Don Brash was born in Wanganui and brought up and educated in Christchurch. After doing a PhD in Economics at the Australian National University in Canberra, he spent five years at the World Bank in Washington, working with both Lester Pearson (former Prime Minister of Canada) and Robert McNamara (at that time President of the World Bank).
Since returning to New Zealand in 1971, he has been chief executive of one of the first overseas-affiliated investment banks (Broadbank), of the New Zealand Kiwifruit Authority, and of the Trust Bank Group. During the eighties, he chaired a number of government advisory committees, including the committee which designed the Goods and Services Tax. In 1988, he became Governor of the Reserve Bank, a position he held for almost 14 years before entering Parliament in 2002. In October 2003, he became Leader of the National Party and came close to winning the 2005 general election.
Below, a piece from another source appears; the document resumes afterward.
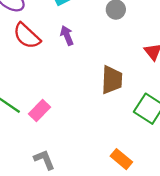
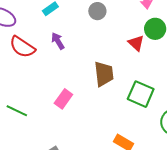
pink rectangle: (40, 111) -> (63, 99), moved

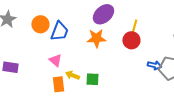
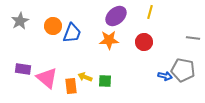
yellow line: (134, 26) -> (150, 12), moved
pink triangle: (55, 60) -> (47, 78), moved, size x1.6
blue arrow: (154, 65) -> (165, 76), moved

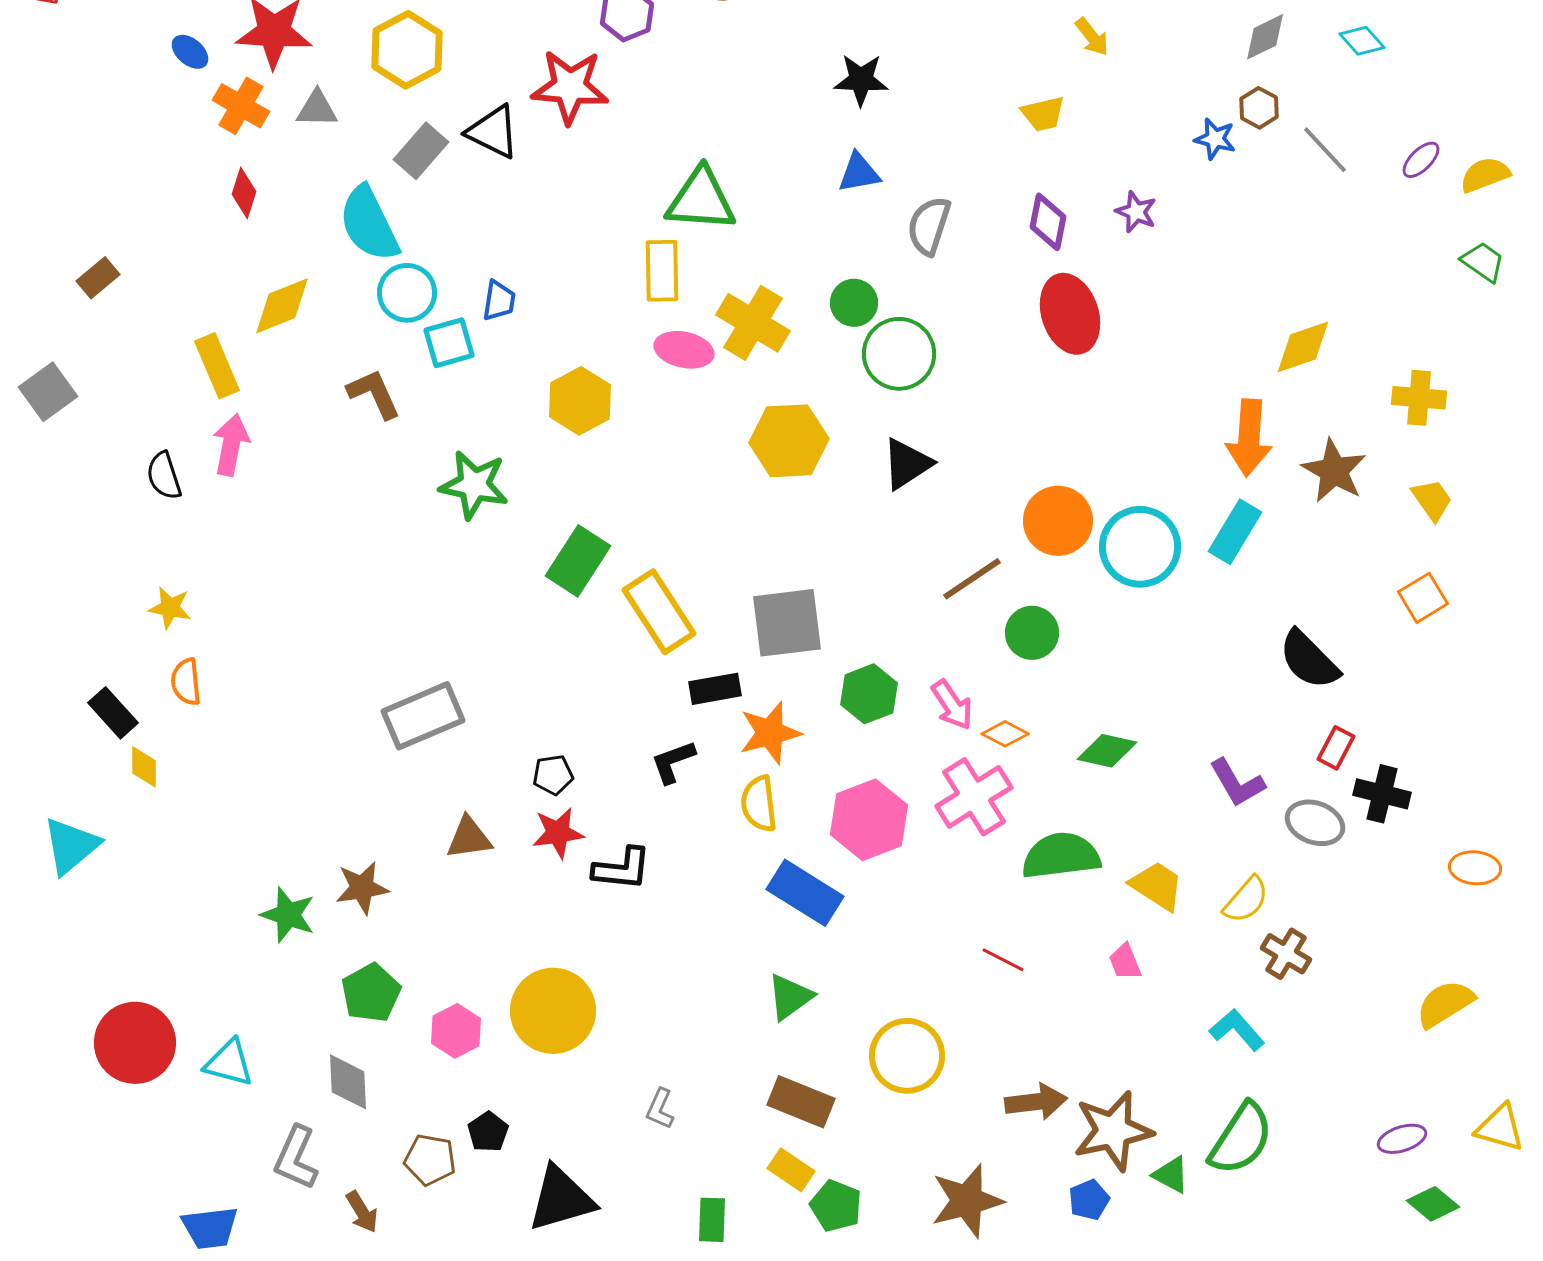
He left Parliament early in 2007, and since that time has been on a number of boards, including the ANZ National Bank and Transpower; has been an Adjunct Professor at the AUT University in Auckland and LaTrobe University in Melbourne; has undertaken consultancy projects in Cambodia, the Pacific Islands and the Bahamas; has been briefly the Leader of the ACT Party; and has given lectures in the US, Mexico and China.
He is currently chairman of the recently established New Zealand subsidiary of the Industrial and Commercial Bank of China and spends his spare time helping to convert a kiwifruit orchard which has been owned by his family trust for many years to one of the new gold varieties of kiwifruit.
He has three adult children, and four grandchildren.